Mandy - It is amazingly powerful and I think all good money would be on Shinya for winning a Nobel Prize for this. It's an amazingly brave experiment that he did.
Kat - And what's the final way that you can reprogram cells?
Mandy - The third way is an experimental method. It's arguable whether it occurs to any extent in living tissue normally and this is by fusing a skin cell to an embryonic stem cell. So, this is a cell fusion method, which was developed many, many years ago by Henry Harris in Oxford, and I think it's beginning to gain popularity and being used widely to try to understand the underlying mechanisms by which you can turn back the clock. It's not going to be useful probably in any kind of therapy. It's really to try to get at what is provided by the embryonic stem cell that allows the fibroblast or the skin cell to reset its clock.
Kat - Yamanaka's method of making these stem cells by chucking in cocktail of factors, how are these factors found that can reprogram cells? Are they normally found in the body doing reprogramming?

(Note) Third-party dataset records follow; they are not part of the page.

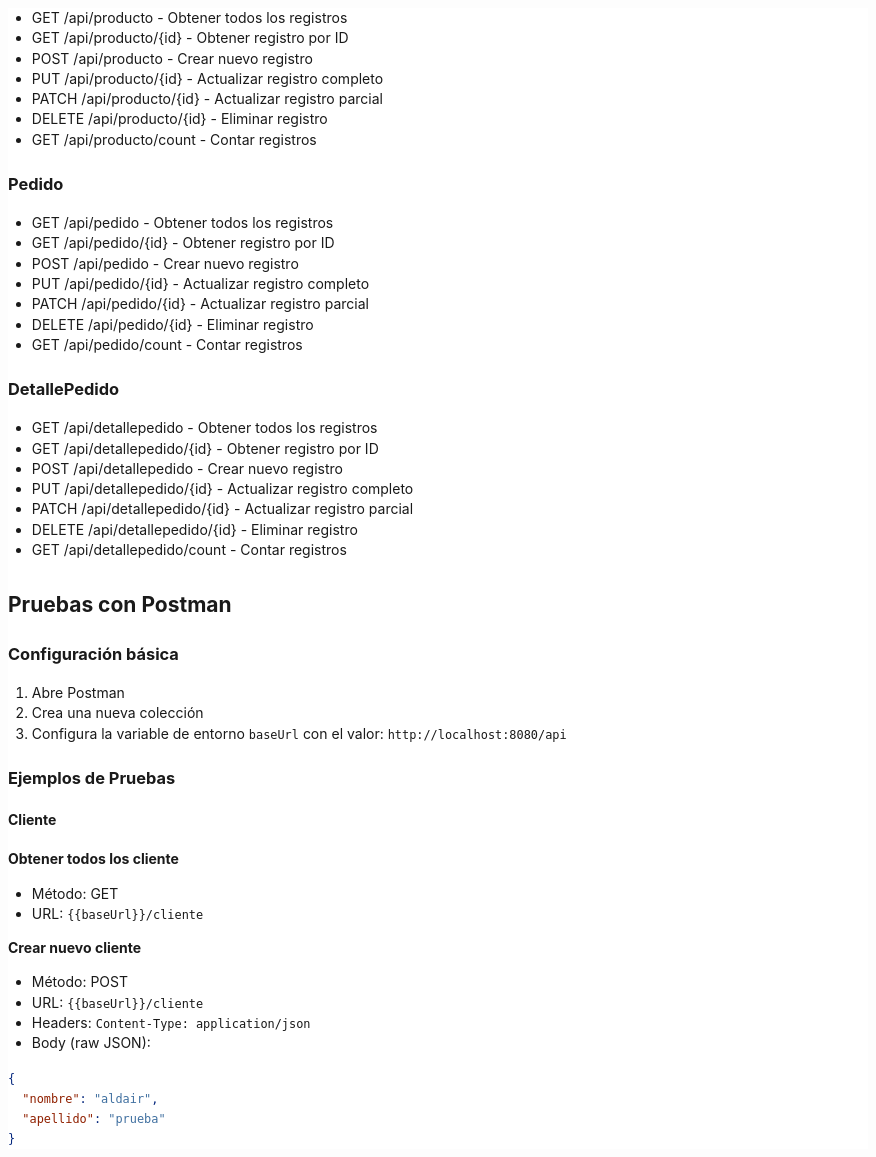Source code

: - GET /api/producto - Obtener todos los registros
- GET /api/producto/{id} - Obtener registro por ID
- POST /api/producto - Crear nuevo registro
- PUT /api/producto/{id} - Actualizar registro completo
- PATCH /api/producto/{id} - Actualizar registro parcial
- DELETE /api/producto/{id} - Eliminar registro
- GET /api/producto/count - Contar registros
### Pedido

- GET /api/pedido - Obtener todos los registros
- GET /api/pedido/{id} - Obtener registro por ID
- POST /api/pedido - Crear nuevo registro
- PUT /api/pedido/{id} - Actualizar registro completo
- PATCH /api/pedido/{id} - Actualizar registro parcial
- DELETE /api/pedido/{id} - Eliminar registro
- GET /api/pedido/count - Contar registros
### DetallePedido

- GET /api/detallepedido - Obtener todos los registros
- GET /api/detallepedido/{id} - Obtener registro por ID
- POST /api/detallepedido - Crear nuevo registro
- PUT /api/detallepedido/{id} - Actualizar registro completo
- PATCH /api/detallepedido/{id} - Actualizar registro parcial
- DELETE /api/detallepedido/{id} - Eliminar registro
- GET /api/detallepedido/count - Contar registros

## Pruebas con Postman

### Configuración básica
1. Abre Postman
2. Crea una nueva colección
3. Configura la variable de entorno `baseUrl` con el valor: `http://localhost:8080/api`

### Ejemplos de Pruebas


#### Cliente

**Obtener todos los cliente**
- Método: GET
- URL: `{{baseUrl}}/cliente`

**Crear nuevo cliente**
- Método: POST
- URL: `{{baseUrl}}/cliente`
- Headers: `Content-Type: application/json`
- Body (raw JSON):
```json
{
  "nombre": "aldair",
  "apellido": "prueba"
}
```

Mandy - He did a huge screening protocol. As I said, an extraordinarily brave experiment to try to find what was required to reset the lineage clock, if you like. The factors that he pulled out from that screen turned out to be factors that are present very early in the developing embryo. So, I guess he could have taken a good guess and not have gone through the various labours of screening and asking questions about all of these factors. But he came up with the goods and he showed that four, just four factors were sufficient to reset the fibroblast clock, and turn those cells back into cells that very much resemble embryonic stem cells. And I guess what people now are trying to do is to use that same thinking, that same screening protocol to ask whether you can turn back the clock to slightly different stages in development to make somatic stem cells that might be important for blood formation or cardiac stem cells for repairing the heart rather than going all the way back to the fertilised egg, the embryo.
Kat - And a very speculative question, how far away do you think we are from seeing this kind of technology actually making it to clinical use. Give me a guess.
Mandy - Well, I would say that your guess might be as good as mine. I think the experimental evidence is accumulating, but it's a great opportunity. There are massive concerns about safety and I think we're at least, in my view, 5 to 10 years away from being able to apply that to a clinical situation.
Kat - Are you excited about it?
Mandy - Yes, I am. I think it's probably one of the most interesting fields to be working in right now. I think we got to be cautious and make sure all of our thinking is good, but I think it's a hugely exciting time.
Kat - That was Professor Mandy Fisher from the MRC Clinical Sciences Centre.